La Cour internationale de Justice, la plus haute juridiction du monde, a jugé qu’il existait un risque plausible de génocide à Gaza et que l’occupation et l’apartheid israéliens contre les Palestiniens sont illégaux. Défendre l’égalité, la justice, et la liberté pour tous est un devoir moral profond que nul d’entre nous ne peut ignorer. Nous devons donc dénoncer dès maintenant les préjudices causés au peuple palestinien.
Nous répondons à l’appel des cinéastes palestiniens, qui ont exhorté l’industrie cinématographique internationale à refuser le silence, le racisme et la déshumanisation, et à « faire tout ce qui est humainement possible » pour mettre fin à la complicité dans leur oppression.

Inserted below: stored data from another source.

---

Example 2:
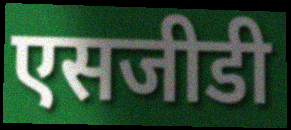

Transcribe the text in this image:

एसजीडी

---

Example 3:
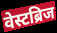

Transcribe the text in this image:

वेस्टब्रिज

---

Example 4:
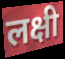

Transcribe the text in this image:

लक्षी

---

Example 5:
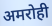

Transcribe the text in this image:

अमरोही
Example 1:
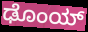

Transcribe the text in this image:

ಢೊಂಯ್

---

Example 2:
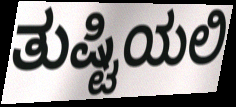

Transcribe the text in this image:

ತುಷ್ಟಿಯಲಿ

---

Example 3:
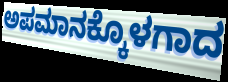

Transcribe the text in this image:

ಅಪಮಾನಕ್ಕೊಳಗಾದ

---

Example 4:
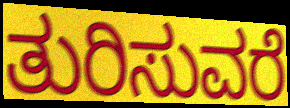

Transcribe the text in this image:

ತುರಿಸುವರೆ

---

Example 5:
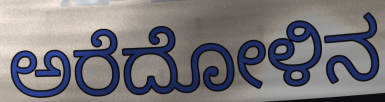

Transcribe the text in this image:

ಅರೆದೋಳಿನ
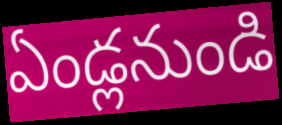
ఏండ్లనుండి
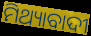
ମିଥ୍ୟାବାଦୀ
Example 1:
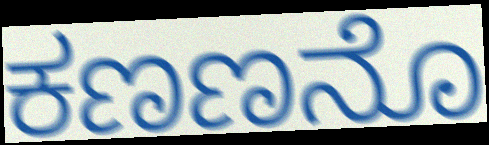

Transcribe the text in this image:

ಕಣಣನೊ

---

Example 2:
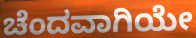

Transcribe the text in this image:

ಚೆಂದವಾಗಿಯೇ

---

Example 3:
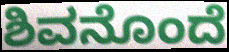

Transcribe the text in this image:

ಶಿವನೊಂದೆ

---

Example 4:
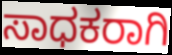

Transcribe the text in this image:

ಸಾಧಕರಾಗಿ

Inspirés par les cinéastes unis contre l’apartheid qui ont refusé de projeter leurs films dans l’Afrique du Sud de l’apartheid, nous nous engageons à ne pas projeter de films, à ne pas apparaître dans des institutions cinématographiques israéliennes, ni à ne pas collaborer avec elles (y compris les festivals, les cinémas, les chaînes de télévision et les sociétés de production) impliquées dans le génocide et l’apartheid contre le peuple palestinien.

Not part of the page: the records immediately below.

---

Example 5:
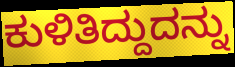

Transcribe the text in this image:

ಕುಳಿತಿದ್ದುದನ್ನು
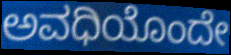
ಅವಧಿಯೊಂದೇ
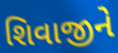
શિવાજીને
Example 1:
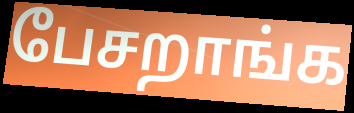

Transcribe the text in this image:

பேசறாங்க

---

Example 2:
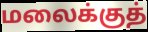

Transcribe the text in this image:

மலைக்குத்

Un boycott ciblé et assumé
Le texte précise que le boycott concerne les institutions, festivals, chaînes et sociétés de production liées à l’État israélien et accusées de tirer bénéfice de ses politiques. Des événements comme le Festival du film de Jérusalem, directement soutenu par le gouvernement israélien, sont cités comme exemples d’institutions jugées complices.
L’objectif est de dénoncer le rôle de certaines structures culturelles qui participeraient, selon les signataires, à la normalisation ou à la justification des violences contre le peuple palestinien.

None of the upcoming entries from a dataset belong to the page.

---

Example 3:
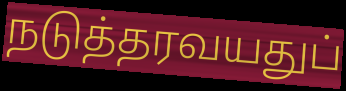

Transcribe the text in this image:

நடுத்தரவயதுப்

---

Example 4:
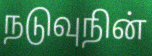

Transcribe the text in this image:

நடுவுநின்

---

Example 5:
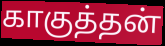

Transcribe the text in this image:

காகுத்தன்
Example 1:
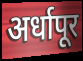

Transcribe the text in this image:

अर्धापूर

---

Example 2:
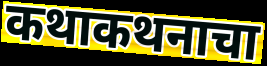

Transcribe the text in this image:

कथाकथनाचा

Une filiation historique avec les luttes contre l’apartheid
La déclaration revendique explicitement l’héritage du boycott culturel contre l’Afrique du Sud dans les années 1980. À l’époque, des artistes majeurs comme Martin Scorsese et Jonathan Demme avaient fondé Filmmakers United Against Apartheid et convaincu de nombreux acteurs de l’industrie de refuser toute distribution dans un pays régi par un système raciste et ségrégationniste.
Les signataires de 2025 entendent réactiver ce précédent historique : faire du cinéma non seulement un espace artistique, mais aussi un levier moral et politique.
Une mobilisation qui dépasse les frontières
Au-delà des grandes stars, cette déclaration est également portée par des producteurs, des critiques, des scénaristes, des techniciens, confirmant que la solidarité n’est pas l’affaire exclusive des célébrités. Elle traduit l’idée que le cinéma, dans son ensemble, est impliqué dans la construction des récits collectifs et qu’il doit assumer ses responsabilités face à une situation jugée intolérable.
Une invitation à agir
Le mouvement est ouvert. Film Workers for Palestine invite les professionnels du cinéma, de toutes disciplines et de tous pays, à apposer leur signature. Le texte et le formulaire de soutien sont accessibles en ligne :
👉 https://filmworkersforpalestine.org/#endingcomplicity
Cette mobilisation met en évidence le rôle du cinéma comme outil de responsabilité sociale et éthique. Elle interroge les pratiques institutionnelles, la portée morale des décisions artistiques et l’impact des alliances internationales. Plus qu’un geste de solidarité, elle ouvre un espace de débat sur la manière dont les industries culturelles peuvent influencer les consciences et contribuer à la lutte contre l’oppression. Elle rappelle que le cinéma, en tant qu’institution globale, n’est jamais isolé de la réalité sociale et politique, et qu’il peut devenir un levier concret pour transformer les pratiques et encourager une réflexion collective sur la justice et l’équité.